As determined by the kappa coefficients in the current study, the interrater reliability among the attending physicians evaluating the videos was good to excellent. This could be attributable to the fact that the attendings involved in the study were seasoned anesthesiologists experienced in epidural analgesia technique. It is possible that interrater reliability may not be as good with a more heterogeneous group of attending physicians. It is also likely that residents in the VR group performed better because they had the opportunity to scrutinize their performance in greater detail and as often as necessary compared with residents in the NVR group. A “halo effect” resulting from a subject's awareness that he or she is being observed is probably negligible in the current study because both groups were videotaped and had similar scores on day 1. In addition, all residents knew that their films would be viewed whether or not they themselves were in attendance at the viewing, and all residents were supervised during placement of epidural analgesia by an attending anesthesiologist, as is the policy in our department.
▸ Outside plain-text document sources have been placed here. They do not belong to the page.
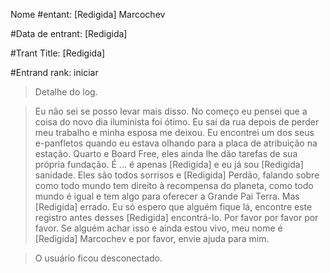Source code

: Nome #entant: [Redigida] Marcochev
  
#Data de entrant: [Redigida]
  
#Trant Title: [Redigida]
  
#Entrand rank: iniciar
  
> Detalhe do log.
  
> Eu não sei se posso levar mais disso. No começo eu pensei que a coisa do novo dia iluminista foi ótimo. Eu saí da rua depois de perder meu trabalho e minha esposa me deixou. Eu encontrei um dos seus e-panfletos quando eu estava olhando para a placa de atribuição na estação. Quarto e Board Free, eles ainda lhe dão tarefas de sua própria fundação. É ... é apenas [Redigida] e eu já sou [Redigida] sanidade. Eles são todos sorrisos e [Redigida] Perdão, falando sobre como todo mundo tem direito à recompensa do planeta, como todo mundo é igual e tem algo para oferecer a Grande Pai Terra. Mas [Redigida] errado. Eu só espero que alguém fique lá, encontre este registro antes desses [Redigida] encontrá-lo. Por favor por favor por favor. Se alguém achar isso e ainda estou vivo, meu nome é [Redigida] Marcochev e por favor, envie ajuda para mim.
  
> O usuário ficou desconectado.
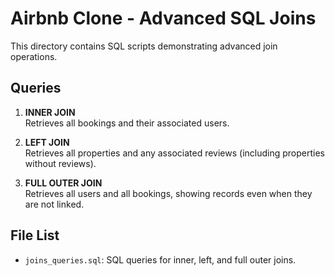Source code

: # Airbnb Clone - Advanced SQL Joins

This directory contains SQL scripts demonstrating advanced join operations.

## Queries

1. **INNER JOIN**  
   Retrieves all bookings and their associated users.

2. **LEFT JOIN**  
   Retrieves all properties and any associated reviews (including properties without reviews).

3. **FULL OUTER JOIN**  
   Retrieves all users and all bookings, showing records even when they are not linked.

## File List

- `joins_queries.sql`: SQL queries for inner, left, and full outer joins.
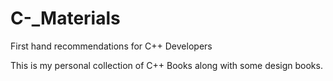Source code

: # C-_Materials
First hand recommendations for C++ Developers

This is my personal collection of C++ Books along with some design books.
Some authorities consider that epidural anesthesia technique can be rapidly mastered by residents and does not require elaborate teaching methods. Kopacz et al.  10have suggested that significant improvement in technique occurs after the performance of just 25 epidural analgesia placement procedures. Although our study evaluated technique rather than success, the improvement observed in our residents after 2 weeks (and performance of approximately 30 epidural analgesia placement procedures) appears to support their observation. However, there are several factors particular to the obstetric setting that can make teaching of epidural analgesia placement more difficult than in the orthopedic or general surgical patient. The mother is awake, anxious, not medicated, and often in severe pain, which might cause her to move during the epidural analgesia placement. In addition, the woman's support person may be allowed in the labor room and may be watching the procedure. In many programs, a number of different attending physicians rotate through the labor and delivery ward on a daily basis, decreasing the continuity of resident training. Videotaping and replay do not require terribly expensive or sophisticated equipment, allow for much more careful analysis of technique, and by allowing visualization of a mistake in replay and slow motion, prevent the denial that often follows the suggestion by a supervising attending during the procedure that a breach in technique has occurred.
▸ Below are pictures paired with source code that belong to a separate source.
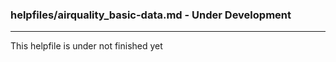 ### helpfiles/airquality_basic-data.md - Under Development

***

This helpfile is under not finished yet

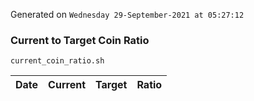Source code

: Generated on `Wednesday 29-September-2021 at 05:27:12`

### Current to Target Coin Ratio
`current_coin_ratio.sh`

Date|Current|Target|Ratio
---|---|---|---
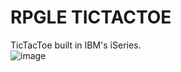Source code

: # RPGLE TICTACTOE
TicTacToe built in IBM's iSeries. </br>
![image](https://user-images.githubusercontent.com/78238784/146284697-2d3f1bba-2240-4dae-b615-c08a3a3bdf2d.png)

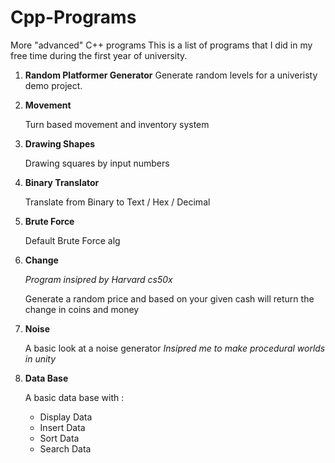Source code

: # Cpp-Programs
 More "advanced" C++ programs
This is a list of programs that I did in my free time during the first year of university.

1. **Random Platformer Generator**
    Generate random levels for a univeristy demo project.
1. **Movement**

    Turn based movement and inventory system

1. **Drawing Shapes**

    Drawing squares by input numbers

1. **Binary Translator**

    Translate from Binary to Text / Hex / Decimal

1. **Brute Force**

    Default Brute Force alg

1. **Change**

    *Program insipred by Harvard cs50x*
    
    Generate a random price and based on your given cash will return the change in coins and money

1. **Noise**

    A basic look at a noise generator *Insipred me to make procedural worlds in unity*

1. **Data Base**

    A basic data base with :
    * Display Data
    * Insert Data
    * Sort Data
    * Search Data

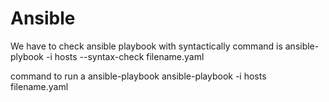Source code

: # Ansible
We have to check ansible playbook with syntactically command is
   ansible-plybook -i hosts --syntax-check filename.yaml

command to run a ansible-playbook
   ansible-playbook -i hosts filename.yaml   
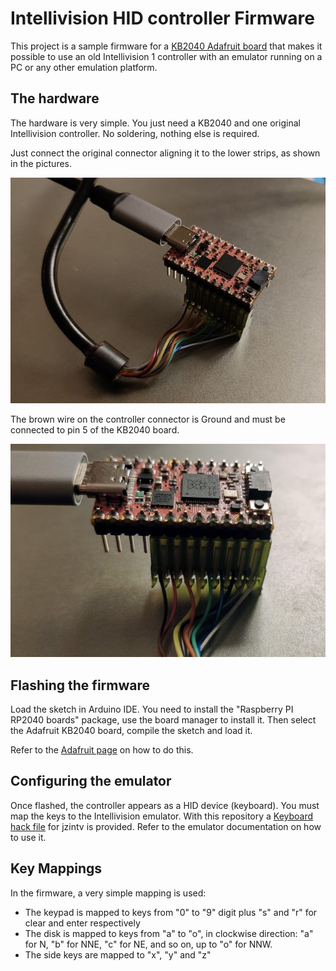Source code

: # Intellivision HID controller Firmware

This project is a sample firmware for a [KB2040 Adafruit board](https://learn.adafruit.com/adafruit-kb2040) that makes it possible to use an old Intellivision 1 controller with an emulator running on a PC or any other emulation platform.

## The hardware

The hardware is very simple. You just need a KB2040 and one original Intellivision controller. No soldering, nothing else is required.

Just connect the original connector aligning it to the lower strips, as shown in the pictures. 

![Connection to the Intellivision controller](img/connect1.jpg)

The brown wire on the controller connector is Ground and must be connected to pin 5 of the KB2040 board.

![Pin 5 must be connected to the brown wire of the Intellivision controller](img/connect2.jpg)

## Flashing the firmware

Load the sketch in Arduino IDE. You need to install the "Raspberry PI RP2040 boards" package, use the board manager to install it. Then select the Adafruit KB2040 board, compile the sketch and load it.

Refer to the [Adafruit page](https://learn.adafruit.com/adafruit-kb2040/arduino-ide-setup) on how to do this.

## Configuring the emulator 

Once flashed, the controller appears as a HID device (keyboard). You must map the keys to the Intellivision emulator. With this repository a [Keyboard hack file](hackfile.cfg) for jzintv is provided. Refer to the emulator documentation on how to use it.

## Key Mappings

In the firmware, a very simple mapping is used:

- The keypad is mapped to keys from "0" to "9" digit plus "s" and "r" for clear and enter respectively
- The disk is mapped to keys from "a" to "o", in clockwise direction: "a" for N, "b" for NNE, "c" for NE, and so on, up to "o"  for NNW.
- The side keys are mapped to "x", "y" and "z"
After each review session, residents were asked how they felt about being videotaped. All stated that they felt somewhat uncomfortable with being taped on day 1, but none was uncomfortable by day 30. Residents who reviewed their videotapes suggested that videotaping motivated them to improve their technique.

A limitation of this teaching tool may be the cost associated with purchase of equipment and allocation of adequate faculty time for appropriate review of the tapes. Currently, the necessary equipment can be purchased for less than $1,000. As with other new teaching modalities, such as simulators, video teaching as described in this study requires a significant commitment of faculty time.
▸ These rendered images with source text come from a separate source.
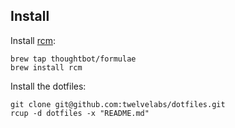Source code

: Install
-------

Install [rcm](https://github.com/thoughtbot/rcm):

    brew tap thoughtbot/formulae
    brew install rcm

Install the dotfiles:

    git clone git@github.com:twelvelabs/dotfiles.git
    rcup -d dotfiles -x "README.md"
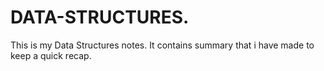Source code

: # DATA-STRUCTURES.
This is my Data Structures notes.
It contains summary that i have made to keep a quick recap.

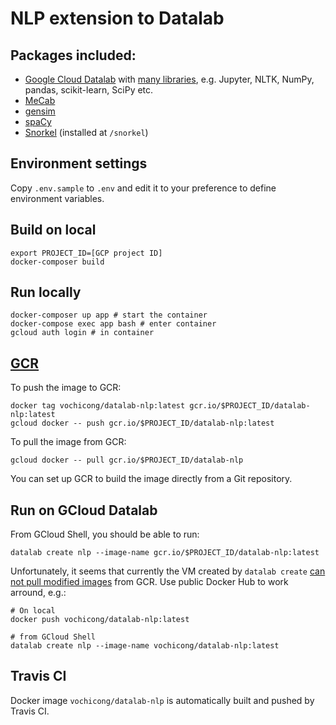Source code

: # NLP extension to Datalab

## Packages included:

- [Google Cloud Datalab](https://github.com/googledatalab/datalab) with [many libraries](https://cloud.google.com/datalab/docs/concepts/key-concepts#included_libraries), e.g. Jupyter, NLTK, NumPy, pandas, scikit-learn, SciPy etc.
- [MeCab](https://github.com/taku910/mecab)
- [gensim](https://github.com/RaRe-Technologies/gensim)
- [spaCy](https://github.com/explosion/spaCy)
- [Snorkel](https://github.com/HazyResearch/snorkel) (installed at `/snorkel`)

## Environment settings

Copy `.env.sample` to `.env` and edit it to your preference to define environment variables.

## Build on local

    export PROJECT_ID=[GCP project ID]
    docker-composer build

## Run locally

    docker-composer up app # start the container
    docker-compose exec app bash # enter container
    gcloud auth login # in container

## [GCR](https://console.cloud.google.com/gcr)

To push the image to GCR:

    docker tag vochicong/datalab-nlp:latest gcr.io/$PROJECT_ID/datalab-nlp:latest
    gcloud docker -- push gcr.io/$PROJECT_ID/datalab-nlp:latest

To pull the image from GCR:

    gcloud docker -- pull gcr.io/$PROJECT_ID/datalab-nlp

You can set up GCR to build the image directly from a Git repository.

## Run on GCloud Datalab

From GCloud Shell, you should be able to run:

    datalab create nlp --image-name gcr.io/$PROJECT_ID/datalab-nlp:latest

Unfortunately, it seems that currently the VM created by `datalab create`
[can not pull modified images](https://github.com/googledatalab/datalab/issues/1437) from GCR.
Use public Docker Hub to work arround, e.g.:

    # On local
    docker push vochicong/datalab-nlp:latest

    # from GCloud Shell
    datalab create nlp --image-name vochicong/datalab-nlp:latest

## Travis CI

Docker image `vochicong/datalab-nlp` is automatically built and pushed by Travis CI.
In conclusion, under the conditions of the current study, videotaping and video review of residents initiating epidural analgesia on the labor and delivery ward resulted in greater improvement in overall and selected performance criteria than that of a group that did not have video review. Videotaping may help in acquiring epidural skills and may prove to be a valuable tool in training and motivating anesthesiology residents. Video review also permits teaching at a later time without heuristic and critical discussions in the presence of an awake parturient and support person. However, these conclusions may be affected by the fact that this was a relatively small study, and the findings may not necessarily apply to every residency program.